Residual Adapter Learning With Attention Pooling for Medical Visual Question Answering

Nuseir Aya, Ebner Marc

Abstract:

  Medical Visual Question Answering (Med-VQA) seeks to accurately answer textual queries about medical images, thereby facilitating the interpretation of clinical information. Although recent advances have been made in Med-VQA, important challenges remain, especially in integrating heterogeneous multimodal semantic representations from limited datasets for answer prediction. Additionally, biases in medical VQA datasets often lead to suboptimal model performance. We propose an approach that enhances multimodal reasoning by incorporating several modules, including a residual adaptation module that refines image representations and improves compatibility between pretrained biomedical encoders. Furthermore, we utilize a pooling-based attention mechanism to generate more informative representations. The proposed method is evaluated on three public Med-VQA benchmarks: SLAKE, PathVQA, and VQA-Med 2019. Results are reported as mean ± standard deviation over five runs. The results demonstrate consistent improvements in accuracy compared to baseline approaches.
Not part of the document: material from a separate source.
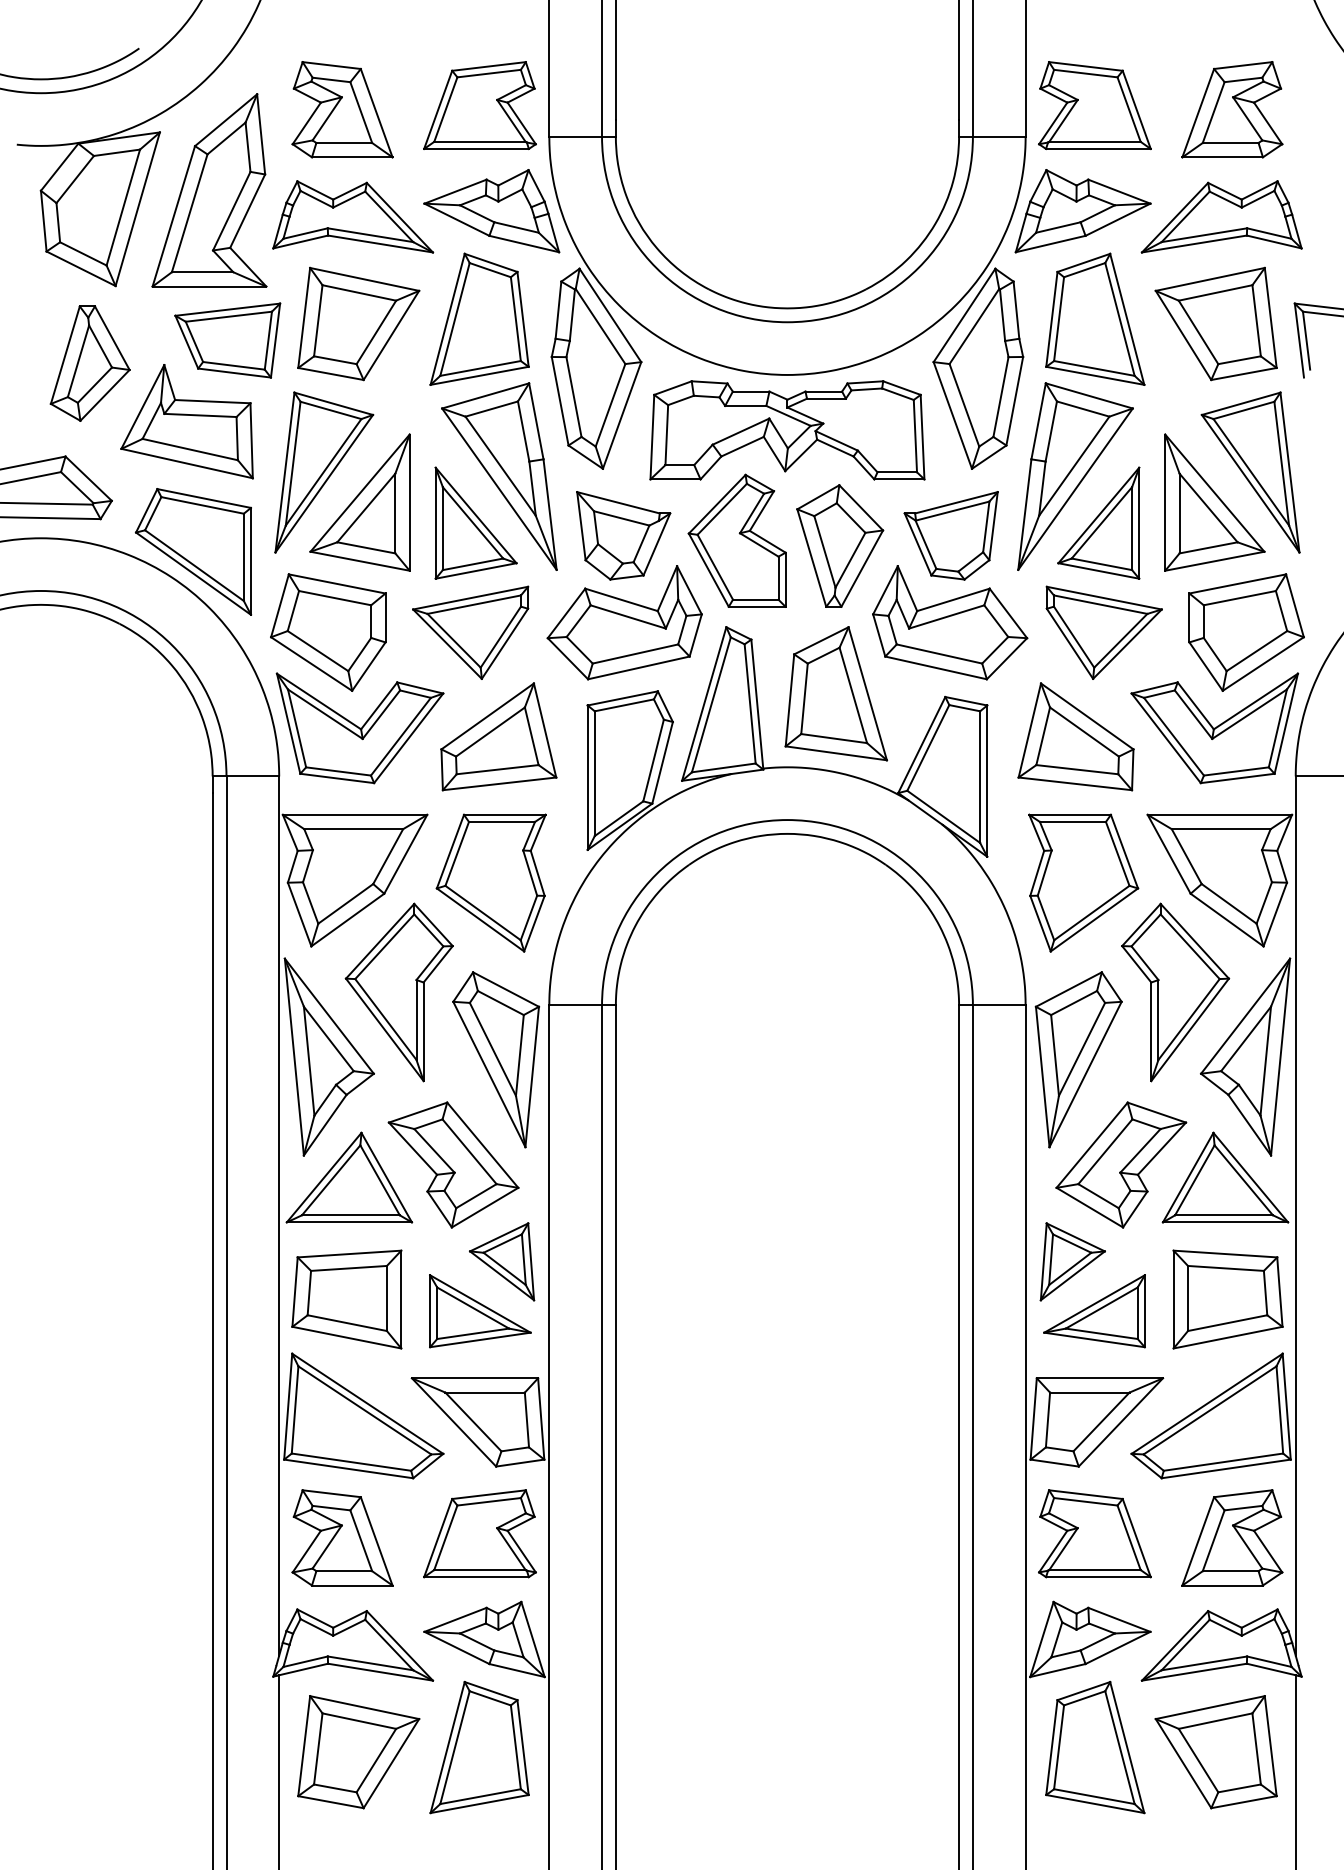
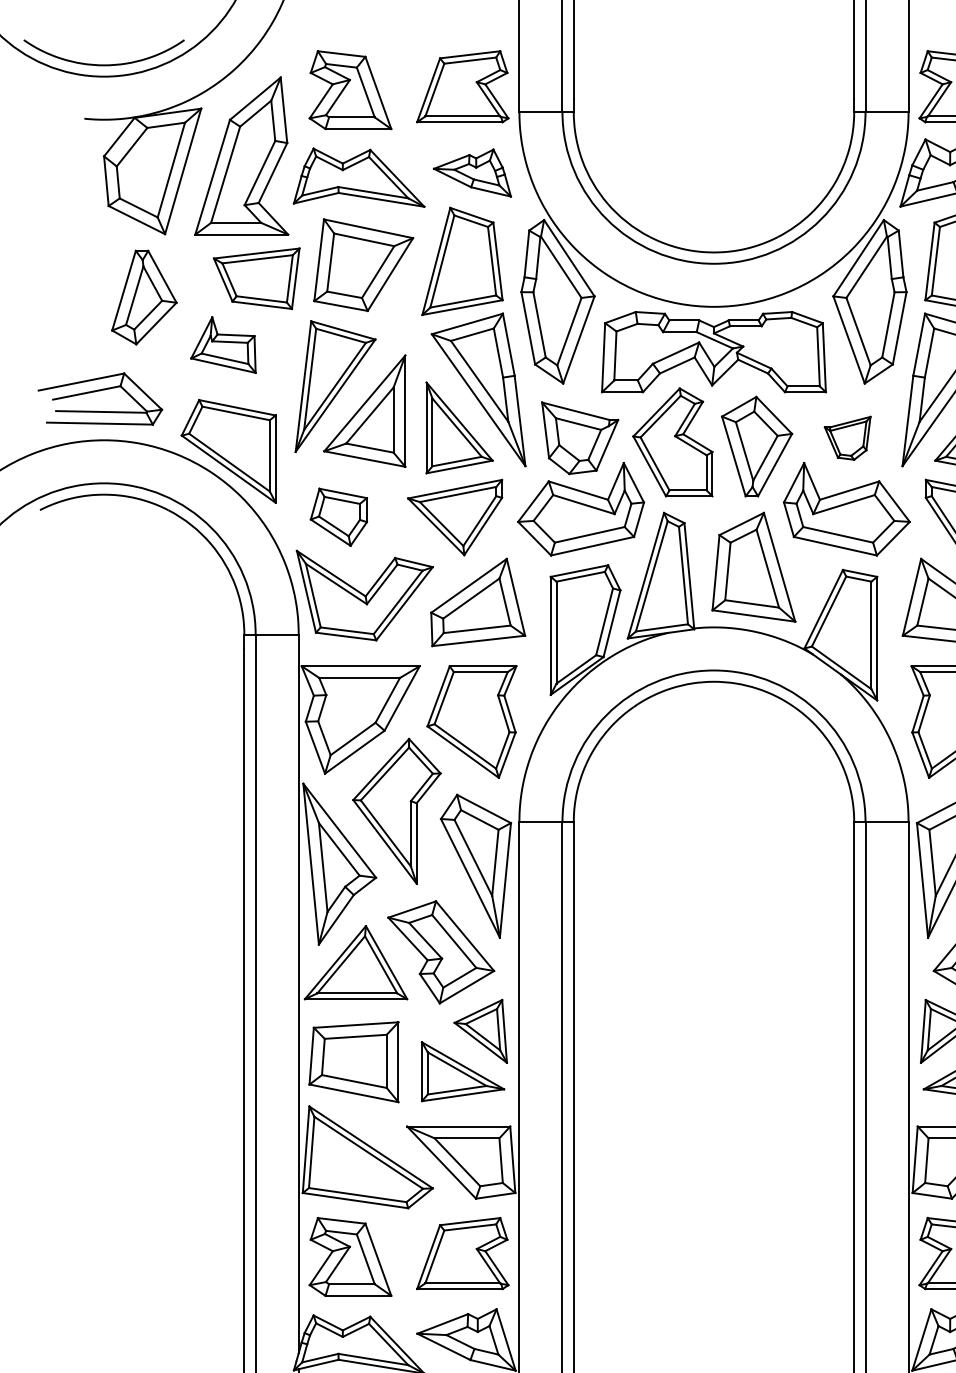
part: (491, 211) -> (472, 173), size x0.7
part: (186, 421) -> (222, 344), size x0.6
part: (950, 535) -> (847, 438), size x0.6
part: (328, 632) -> (339, 517), size x0.6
Further ablation studies demonstrate the effectiveness of the residual adaptation layer and the pool-attention mechanism in enhancing cross-modal feature alignment and answer prediction performance. Also, we study the impact of Cross-Entropy versus Label Smoothing losses in improving the model’s performance.  

*** Title, author list and abstract as submitted during Camera-Ready version delivery. Small changes that may have occurred during processing by Springer may not appear in this window.